Traficantes oferecem drogas a policiais e são presos

A operação montada pela Polícia Civil na Biqueira do Caixote, em Peruíbe, terminou com três detidos e a apreensão de cocaína, maconha e crack

12/09/2018 - 21:45 - Atualizado em 12/09/2018 - 21:47

Três homens acusados de traficar no ponto de venda de drogas conhecido como Biqueira do Caixote, em Peruíbe, foram presos em flagrante por policiais civis do município.

Para reprimir o comércio de entorpecentes na Biqueira do Caixote, palco de vários flagrantes de tráfico, o delegado Marcos Roberto da Silva, titular de Peruíbe, e o chefe dos investigadores Adalberto Ribeiro planejaram uma operação na área.

Devido à probabilidade de fuga dos traficantes, os policiais se dividiram em duas equipes para realizar um cerco e usaram viaturas sem identificação. A estratégia deu tão certo que um dos acusados confundiu dois investigadores com viciados e lhes ofereceu droga.

Trio foi preso em flagrante, apesar de negar
 informalmente o comércio de drogas (Divulgação)

David Henrique Mani, de 36 anos, disse aos policiais que dispunha de vários tipos de drogas e recebeu voz de prisão. A captura ocorreu na Rua Beira Rio, no Jardim Veneza. A alguns metros do acusado havia dois homens, que tentaram fugir e também foram detidos.

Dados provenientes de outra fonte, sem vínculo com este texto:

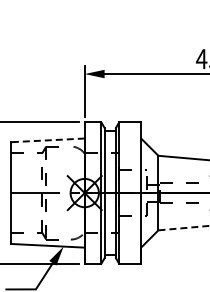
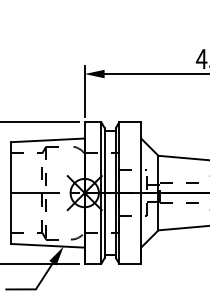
line at (47, 140): dashed -> solid
line at (184, 228): dashed -> solid
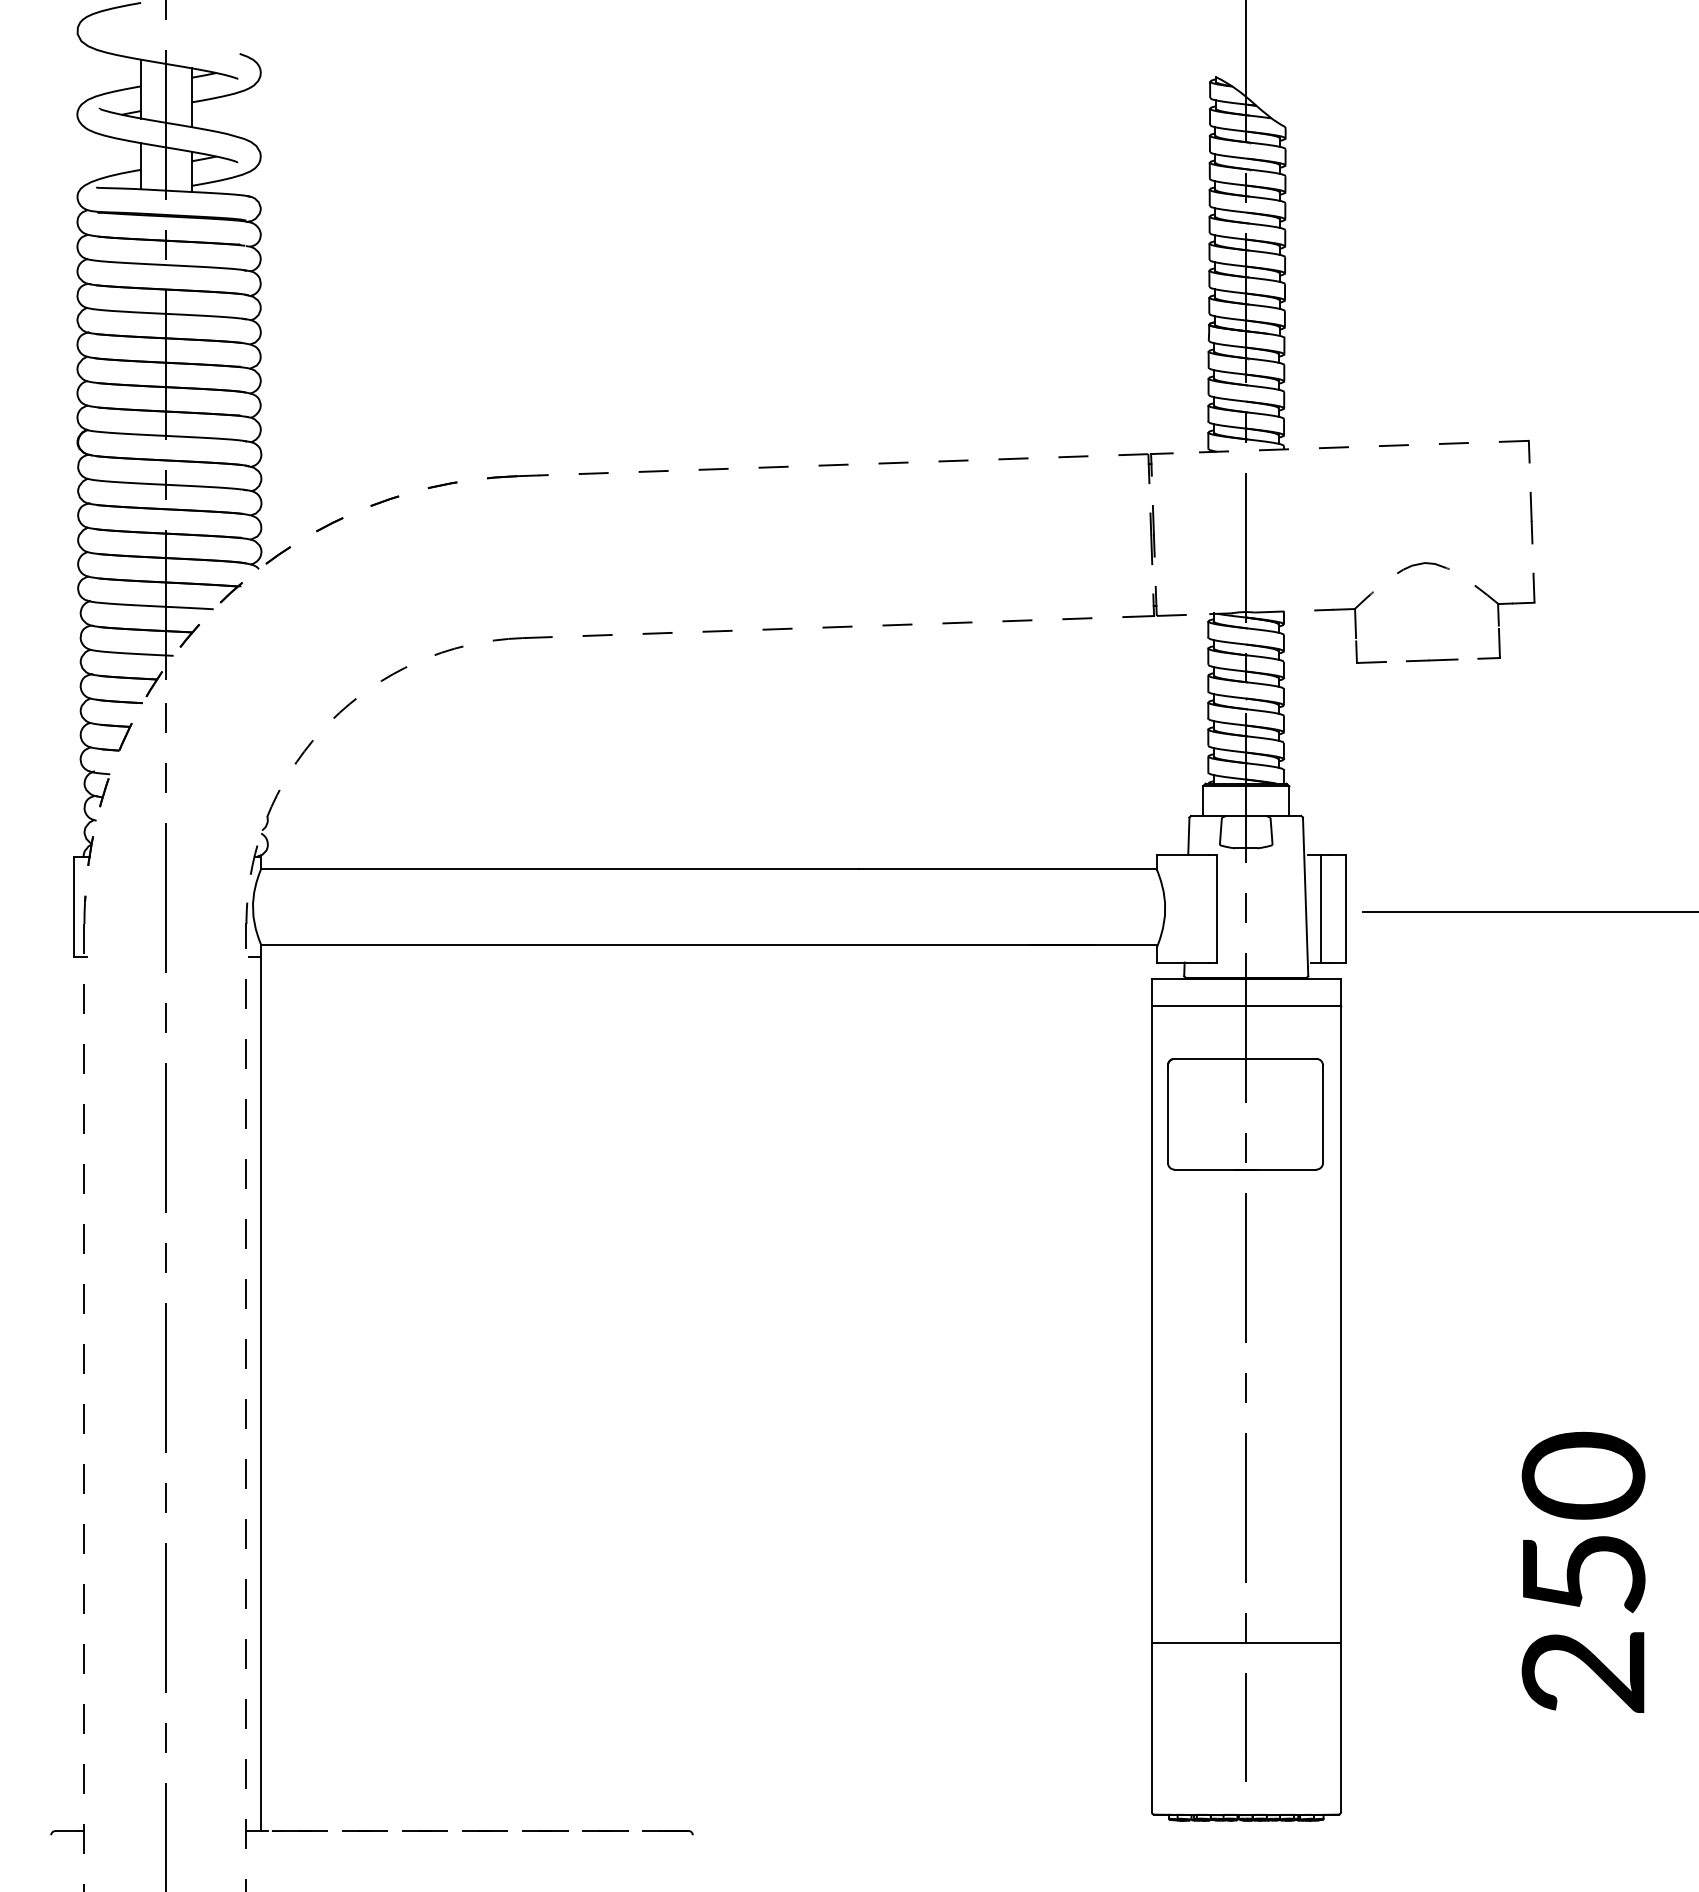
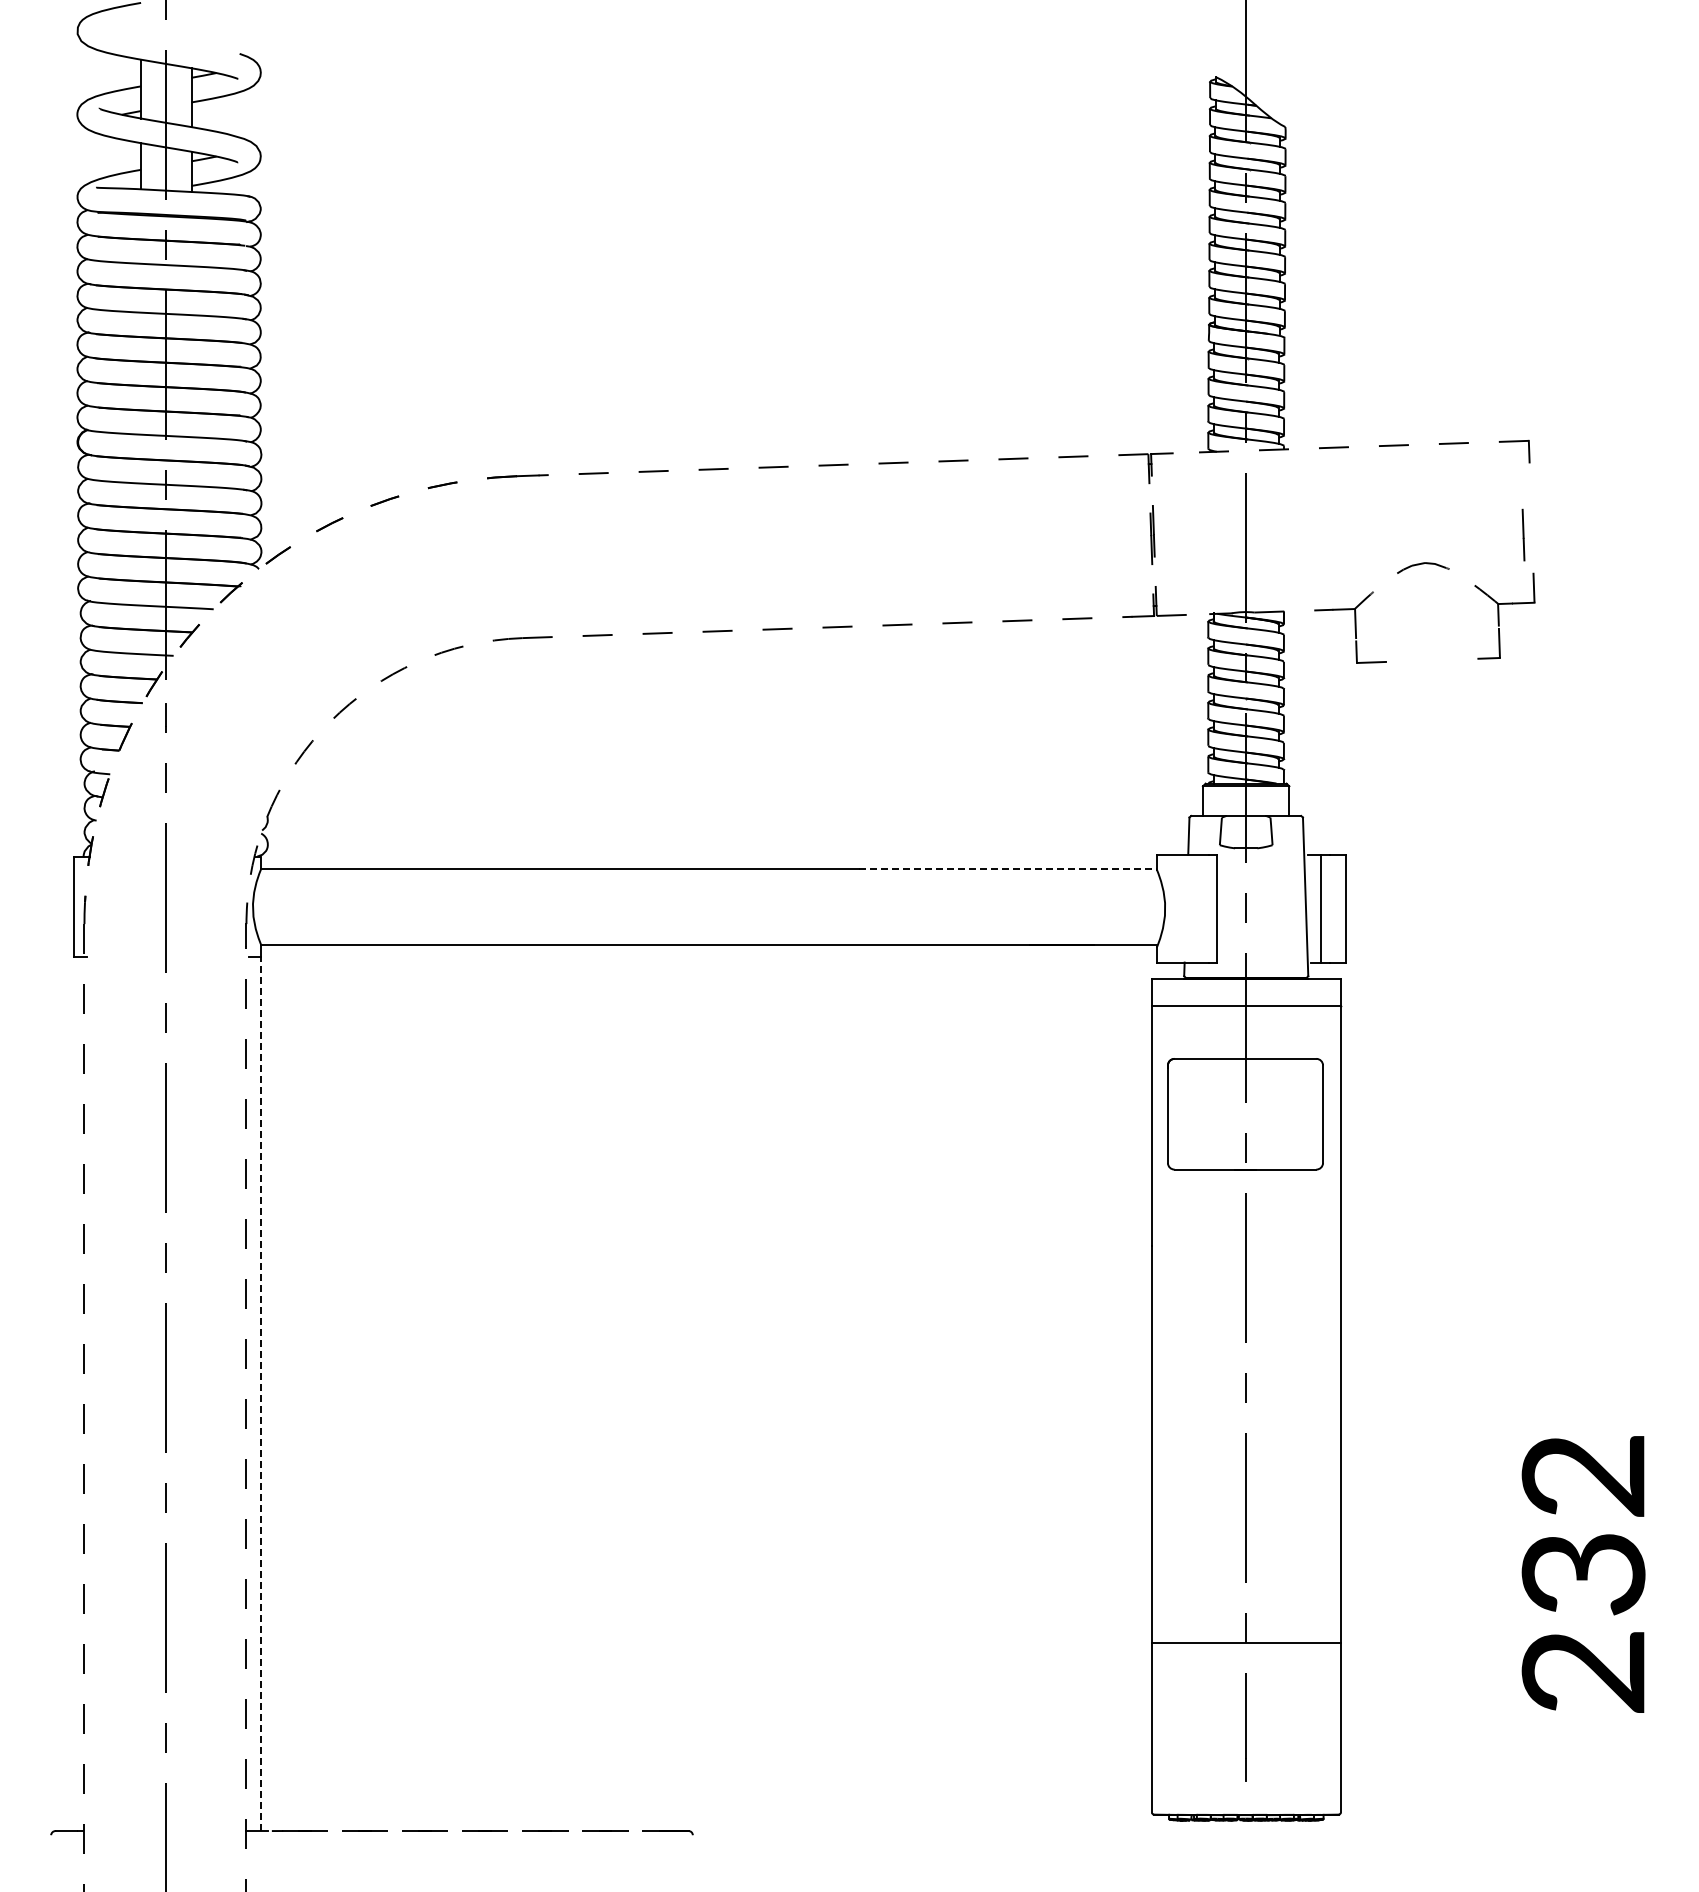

Adriano Rodrigues da Silva Júnior, de 22 anos, portava uma sacola contendo 56 porções de maconha, 69 cápsulas de cocaína e 115 pedras de crack. Os policiais apreenderam com Felipe Rodrigues de Souza, de 18 anos, notas e moedas que totalizaram R$ 60,00.

Embora o trio tenha negado de modo informal estar comercializando drogas na Biqueira do Caixote, ele foi autuado em flagrante por tráfico e associação para o tráfico pelo delegado Edinilson Mattos.

Outro flagrante

Baseados em denúncia anônima de que dois homens traficavam na Rua 57, no Caraguava, outros policiais da Delegacia de Peruíbe se dirigiram ao local e prenderam em flagrante Celso Pinho, de 33 anos.

Antes da abordagem, Celso foi visto com outro homem servindo viciados que os procuravam. Os acusados se revezavam para buscar os entorpecentes em um terreno baldio.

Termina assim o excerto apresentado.